Action item
For the copy, please give all of the data again exactly and leave the pictures out.

Material to process
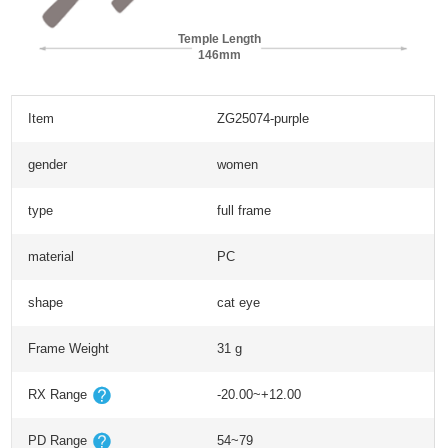
Temple Length
146mm
Item
ZG25074-purple
gender
women
type
full frame
material
PC
shape
cat eye
Frame Weight
31 g
RX Range
-20.00~+12.00
PD Range
54~79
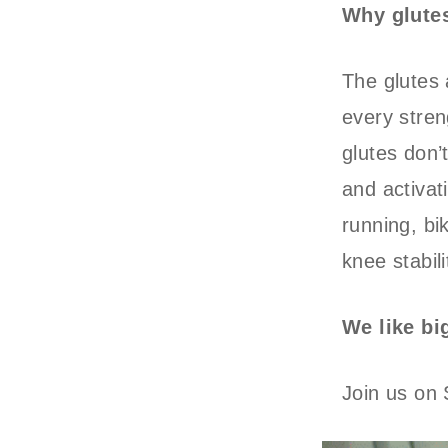
Why glute
The glutes 
every stren
glutes don’t
and activati
running, bik
knee stabil
We like bi
Join us on 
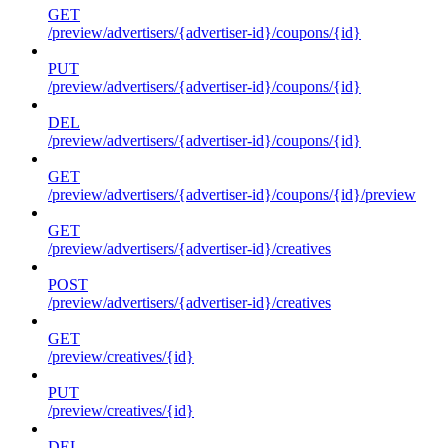
GET
/preview/advertisers/{advertiser-id}/coupons/{id}
PUT
/preview/advertisers/{advertiser-id}/coupons/{id}
DEL
/preview/advertisers/{advertiser-id}/coupons/{id}
GET
/preview/advertisers/{advertiser-id}/coupons/{id}/preview
GET
/preview/advertisers/{advertiser-id}/creatives
POST
/preview/advertisers/{advertiser-id}/creatives
GET
/preview/creatives/{id}
PUT
/preview/creatives/{id}
DEL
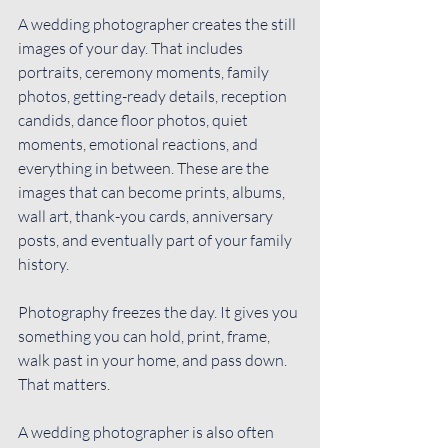
A wedding photographer creates the still 
images of your day. That includes 
portraits, ceremony moments, family 
photos, getting-ready details, reception 
candids, dance floor photos, quiet 
moments, emotional reactions, and 
everything in between. These are the 
images that can become prints, albums, 
wall art, thank-you cards, anniversary 
posts, and eventually part of your family 
history.
Photography freezes the day. It gives you 
something you can hold, print, frame, 
walk past in your home, and pass down. 
That matters.
A wedding photographer is also often 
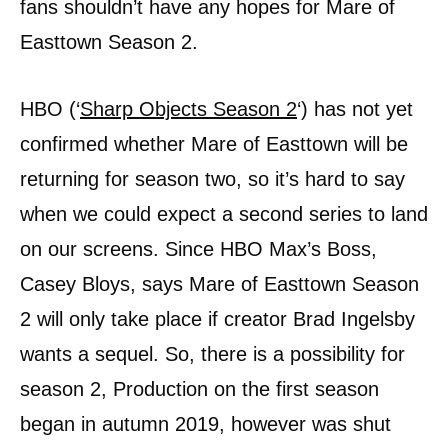
fans shouldn’t have any hopes for Mare of
Easttown Season 2.
HBO (‘
Sharp Objects Season 2
‘) has not yet
confirmed whether Mare of Easttown will be
returning for season two, so it’s hard to say
when we could expect a second series to land
on our screens. Since HBO Max’s Boss,
Casey Bloys, says Mare of Easttown Season
2 will only take place if creator Brad Ingelsby
wants a sequel. So, there is a possibility for
season 2, Production on the first season
began in autumn 2019, however was shut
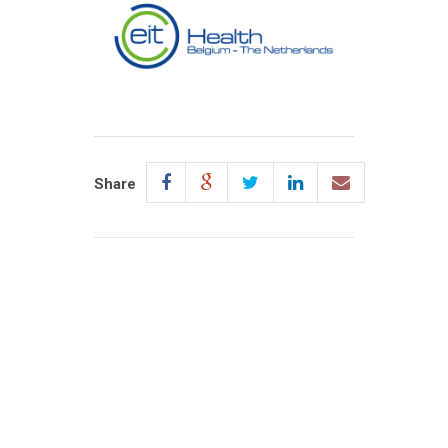
Share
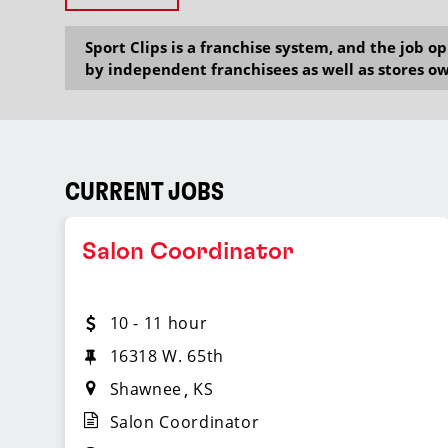
Sport Clips is a franchise system, and the job 
by independent franchisees as well as stores ow
CURRENT JOBS
Salon Coordinator
10 - 11 hour
16318 W. 65th
Shawnee
KS
Salon Coordinator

Expected output
Temple Length
146mm
Item
ZG25074-purple
gender
women
type
full frame
material
PC
shape
cat eye
Frame Weight
31 g
RX Range
-20.00~+12.00
PD Range
54~79
Why glute
The glutes 
every stren
glutes don’t
and activati
running, bik
knee stabil
We like bi
Join us on 
GET
/preview/advertisers/{advertiser-id}/coupons/{id}
PUT
/preview/advertisers/{advertiser-id}/coupons/{id}
DEL
/preview/advertisers/{advertiser-id}/coupons/{id}
GET
/preview/advertisers/{advertiser-id}/coupons/{id}/preview
GET
/preview/advertisers/{advertiser-id}/creatives
POST
/preview/advertisers/{advertiser-id}/creatives
GET
/preview/creatives/{id}
PUT
/preview/creatives/{id}
DEL
A wedding photographer creates the still 
images of your day. That includes 
portraits, ceremony moments, family 
photos, getting-ready details, reception 
candids, dance floor photos, quiet 
moments, emotional reactions, and 
everything in between. These are the 
images that can become prints, albums, 
wall art, thank-you cards, anniversary 
posts, and eventually part of your family 
history.
Photography freezes the day. It gives you 
something you can hold, print, frame, 
walk past in your home, and pass down. 
That matters.
A wedding photographer is also often 
fans shouldn’t have any hopes for Mare of
Easttown Season 2.
HBO (‘
Sharp Objects Season 2
‘) has not yet
confirmed whether Mare of Easttown will be
returning for season two, so it’s hard to say
when we could expect a second series to land
on our screens. Since HBO Max’s Boss,
Casey Bloys, says Mare of Easttown Season
2 will only take place if creator Brad Ingelsby
wants a sequel. So, there is a possibility for
season 2, Production on the first season
began in autumn 2019, however was shut
Share
Sport Clips is a franchise system, and the job 
by independent franchisees as well as stores ow
CURRENT JOBS
Salon Coordinator
10 - 11 hour
16318 W. 65th
Shawnee
KS
Salon Coordinator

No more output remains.